The price cut strategy of Tesla is a risky move flavoured with Elon Musk’s confidence. But will it pay off?
It all started on the sixth day of the new year when Tesla’s unexpected price cut shook China. The discount on Model 3 went up to 36,000 yuan ($5,300), and 48,000 yuan ($7,000) for Model Y, setting the threshold for both models to $48,200 and $52,600, respectively. The reaction was enormous.
Having lost as much as $13,000 in savings, Chinese Tesla customers who recently hopped in their dream vehicle stormed Tesla stores with fury. In the city of Chengdu, the Tesla store even got vandalised, and petitions were created to force Tesla to pay their money back (to no avail).
Tesla didn’t stop there. Only one week later, the price cut hit the US and Europe by up to 20%, creating a shockwave in the auto industry in two new geographies.
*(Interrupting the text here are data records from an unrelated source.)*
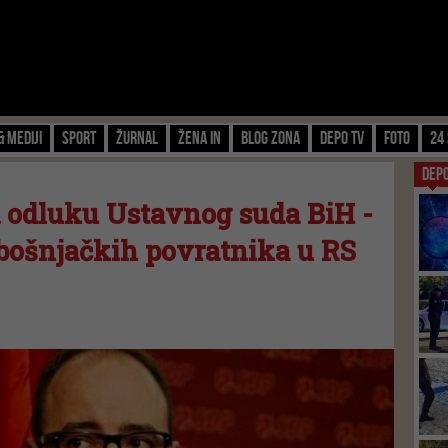
& Mediji
Sport
Žurnal
Žena IN
Blog zona
Depo TV
FOTO
24 
DEP
 odluku Ustavnog suda BiH -
 bošnjačkih povratnika u RS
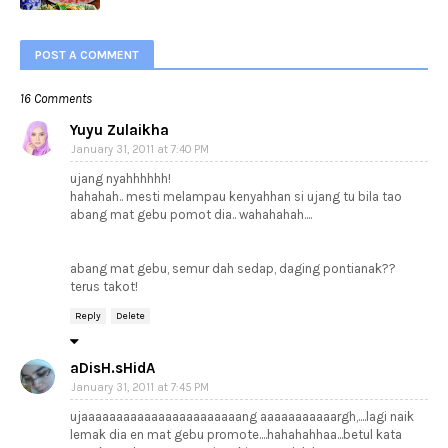
POST A COMMENT
16 Comments
Yuyu Zulaikha
January 31, 2011 at 7:40 PM
ujang nyahhhhhh!
hahahah.. mesti melampau kenyahhan si ujang tu bila tao
abang mat gebu pomot dia.. wahahahah....
abang mat gebu, semur dah sedap, daging pontianak??
terus takot!
Reply
Delete
aDisH.sHidA
January 31, 2011 at 7:45 PM
ujaaaaaaaaaaaaaaaaaaaaaaang aaaaaaaaaaargh,....lagi naik
lemak dia en mat gebu promote....hahahahhaa...betul kata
So much so that in the US, the discount for Model Y Long Range (LR) reached $20,500, added the tax credit under the Inflation Reduction Act.
The general view of automotive industry experts is that Tesla is triggering a price war by prioritising sales over profits. If we look at the statements of Elon Musk before the price cuts, it wouldn’t be wrong to say that he is highly motivated to keep Tesla number one in the electric vehicle (EV) market.
Musk joined a Twitter Spaces conversation in late December and signalled the upcoming price cuts: “Do you want to grow unit volume, in which case you have to adjust prices downward? Or do you want to grow at a lower rate or go steady? My bias would be to say let’s grow as fast as we can without putting the company at risk,” Musk said, according to CNBC. Musk said that Tesla would overcome an economic storm better than any other company, Teslarati reports. “Unless the company is making bread.”
What’s in the Tesla strategy?
Tesla is defying its rivals with price cuts by forcing them to go over all the calculations based on supply chains and production in a market it has long been the leader of. The charts from an independent industry analyst Troy Teslike and Cnevpost clearly show which rival Tesla is targeting:
By the end of 2022, BYD sold over 911,000 EVs globally, totalling 1.86 million new energy vehicles (including plug-in hybrids). On the other hand, Tesla sold over 1.3 million EVs globally and fell behind BYD in China, the world’s largest EV market. According to Reuters, Tesla Model Y and Model 3 prices went down by 17%, while Troy Teslike says that the price of a new Model 3 shrunk by 14%, while it is 19% for Model Y.
So, what is the Tesla price cut telling us?
- Many Tesla models now qualify for the US tax credit of $7,500.
- Many EV seekers may choose Tesla Model 3 or Y over BYD’s Atto 3 or Dolphin in Europe.
- Tesla is likely to open the gap between Volkswagen’s ID.4 and ID.3 in Germany and Europe.
- Increasing Tesla orders in China, Europe and the US caught many rivals unprepared in major markets.
- Tesla is primarily targeting customers, not the fleets.
Tesla also appears to be well prepared for the price move, as having assembly plants in all the geographies the price cut impacted: Two in the US (California and Texas -being the newer one), Shanghai, China and Gruenheide, Germany.
What is the message?
When the used vehicle market is considered, the Tesla price cut goes beyond the rivalry in the EV market. According to California-based car shopping Edmunds, the price of a used 2020 model Teslas witnessed a price drop of around 24.5%, falling to an average of $58,657, says CNBC. While demand for used Tesla’s increased significantly, how it will impact the used car market in the long term is unclear.
Considering the rivals, Xpeng dropped prices by 12.5% in China, and Ford announced a discount of up to $5,900 on the Mustang Mach-E. Other than the prices, the investment strategies of global EV makers will probably change in 2023. Nevertheless, the picture is clear: The war between Tesla and BYD is not a myth but a reality now.